Mourning flags of the European Union, France and Midi-Pyrénées on the Capitole de Toulouse after attacks on a Jewish school in Toulouse that resulted in the deaths of a rabbi, his two young sons and another child, March 22, 2012. Credit: Pierre Selim via Wikimedia Commons.
Mourning flags of the European Union, France and Midi-Pyrénées on the Capitole de Toulouse after attacks on a Jewish school in Toulouse that resulted in the deaths of a rabbi, his two young sons and another child, March 22, 2012. Credit: Pierre Selim via Wikimedia Commons.
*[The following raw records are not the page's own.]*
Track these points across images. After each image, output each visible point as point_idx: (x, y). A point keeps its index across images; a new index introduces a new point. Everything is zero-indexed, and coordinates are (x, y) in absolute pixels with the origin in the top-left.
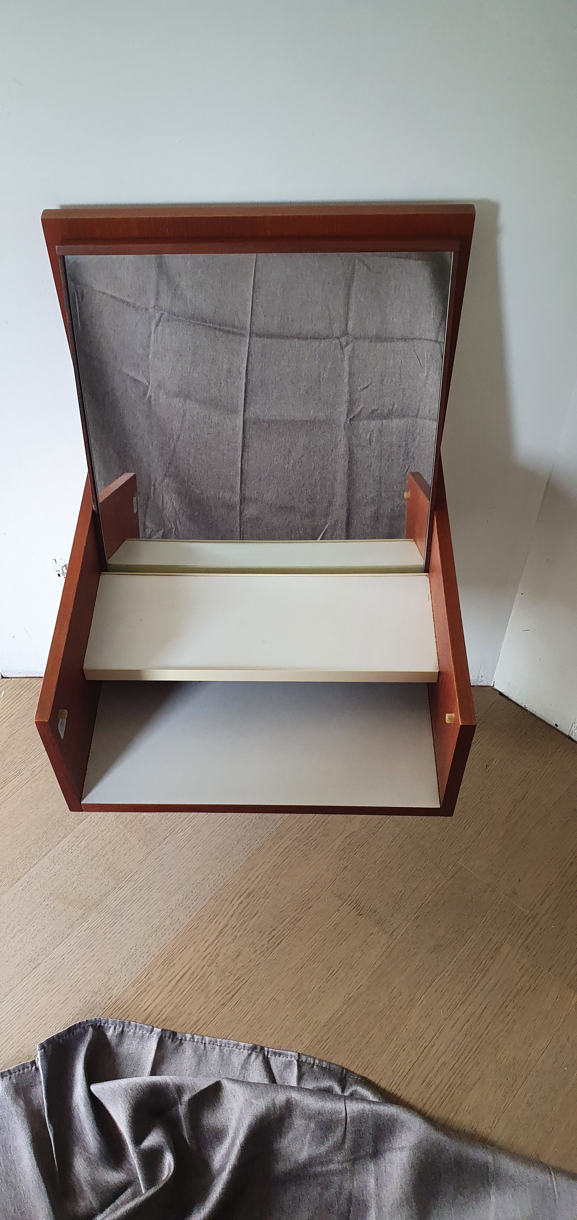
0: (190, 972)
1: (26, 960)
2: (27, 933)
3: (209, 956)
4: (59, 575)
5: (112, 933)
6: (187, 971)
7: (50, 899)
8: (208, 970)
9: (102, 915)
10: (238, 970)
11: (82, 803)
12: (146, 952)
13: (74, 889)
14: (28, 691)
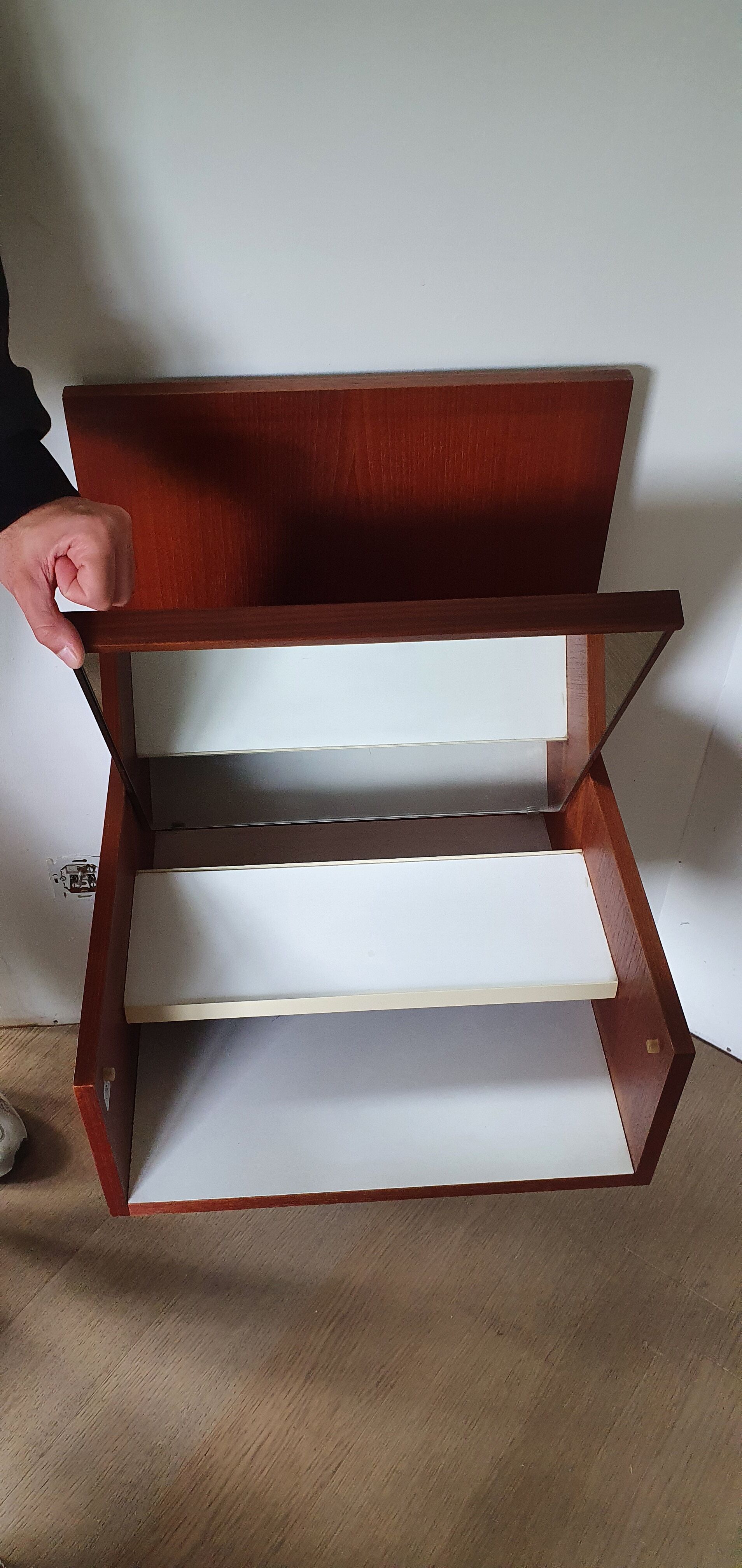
0: (270, 1439)
1: (27, 1445)
2: (28, 1402)
3: (295, 1413)
4: (56, 881)
5: (152, 1390)
6: (266, 1439)
7: (58, 1347)
8: (296, 1434)
9: (136, 1364)
10: (338, 1432)
11: (129, 1202)
12: (204, 1415)
13: (92, 1329)
14: (6, 1047)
A 31-year-old man who described himself as an “admirer of Mohammed Merah,” the Islamist terrorist who killed a rabbi and three young children at the Ozar Hatorah Jewish school in Toulouse in 2012, was arrested last week by police near Paris after admitting that he was planning to attack a nursery school and murder policemen.
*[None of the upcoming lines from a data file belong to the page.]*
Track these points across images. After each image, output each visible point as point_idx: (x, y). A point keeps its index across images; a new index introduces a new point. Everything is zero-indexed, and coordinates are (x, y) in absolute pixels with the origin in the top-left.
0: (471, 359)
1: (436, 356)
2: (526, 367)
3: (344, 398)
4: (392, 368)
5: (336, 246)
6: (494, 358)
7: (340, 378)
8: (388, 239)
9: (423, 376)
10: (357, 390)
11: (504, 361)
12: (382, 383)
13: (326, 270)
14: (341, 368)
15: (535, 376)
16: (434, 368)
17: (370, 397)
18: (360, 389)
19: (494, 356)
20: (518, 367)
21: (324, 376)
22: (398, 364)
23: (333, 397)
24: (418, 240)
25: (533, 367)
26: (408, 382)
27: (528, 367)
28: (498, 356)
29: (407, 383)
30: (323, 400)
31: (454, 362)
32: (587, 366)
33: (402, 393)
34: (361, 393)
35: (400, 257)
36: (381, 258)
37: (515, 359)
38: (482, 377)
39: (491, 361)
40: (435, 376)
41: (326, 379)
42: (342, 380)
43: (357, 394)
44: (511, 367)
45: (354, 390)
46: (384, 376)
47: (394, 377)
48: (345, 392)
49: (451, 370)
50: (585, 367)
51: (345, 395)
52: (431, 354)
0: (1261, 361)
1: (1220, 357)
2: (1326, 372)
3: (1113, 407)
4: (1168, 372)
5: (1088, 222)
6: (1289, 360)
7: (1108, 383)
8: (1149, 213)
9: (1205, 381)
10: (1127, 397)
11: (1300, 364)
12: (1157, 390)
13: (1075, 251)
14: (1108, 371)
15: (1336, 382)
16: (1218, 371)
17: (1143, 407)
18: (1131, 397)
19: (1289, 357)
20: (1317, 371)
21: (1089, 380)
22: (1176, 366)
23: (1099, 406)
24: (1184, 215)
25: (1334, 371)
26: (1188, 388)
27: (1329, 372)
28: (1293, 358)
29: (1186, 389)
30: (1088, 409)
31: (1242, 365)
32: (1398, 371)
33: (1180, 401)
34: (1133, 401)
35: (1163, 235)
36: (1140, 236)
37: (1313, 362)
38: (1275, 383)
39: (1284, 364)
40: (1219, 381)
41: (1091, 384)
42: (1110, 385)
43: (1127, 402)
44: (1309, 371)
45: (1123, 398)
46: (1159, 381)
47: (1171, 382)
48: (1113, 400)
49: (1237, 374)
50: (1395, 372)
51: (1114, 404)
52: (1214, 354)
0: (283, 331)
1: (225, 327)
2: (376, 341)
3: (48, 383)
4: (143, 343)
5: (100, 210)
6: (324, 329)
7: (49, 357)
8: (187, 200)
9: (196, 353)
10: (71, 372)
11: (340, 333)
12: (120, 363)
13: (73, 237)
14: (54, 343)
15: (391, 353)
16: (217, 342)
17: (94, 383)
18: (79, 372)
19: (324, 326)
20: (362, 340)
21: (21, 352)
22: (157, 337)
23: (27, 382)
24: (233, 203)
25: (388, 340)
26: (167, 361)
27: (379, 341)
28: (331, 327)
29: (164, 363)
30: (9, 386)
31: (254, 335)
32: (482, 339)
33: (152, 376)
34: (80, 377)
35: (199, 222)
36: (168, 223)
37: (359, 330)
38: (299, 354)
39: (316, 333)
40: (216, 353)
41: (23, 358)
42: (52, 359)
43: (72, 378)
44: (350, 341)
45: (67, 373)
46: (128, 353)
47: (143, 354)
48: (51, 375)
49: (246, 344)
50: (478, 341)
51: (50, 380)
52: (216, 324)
The report by BFMTV channel was later confirmed by a Paris prosecutor.

The man was already known by intelligence services for his “radicalization.” A second man was also arrested. He is suspected of having been at least aware of the murderer’s intentions, without his degree of alleged complicity having been specified at this stage.

In March 2012, Mohammed Merah murdered Rabbi Jonathan Sandler, a teacher at the Ozar Hatorah school, in addition to his two sons—6-year-old Aryeh and 3-year-old Gabriel—as well as 8-year-old Miriam Monsonego.

Merah was later killed by a police anti-terror unit after a 30-hour siege at his apartment.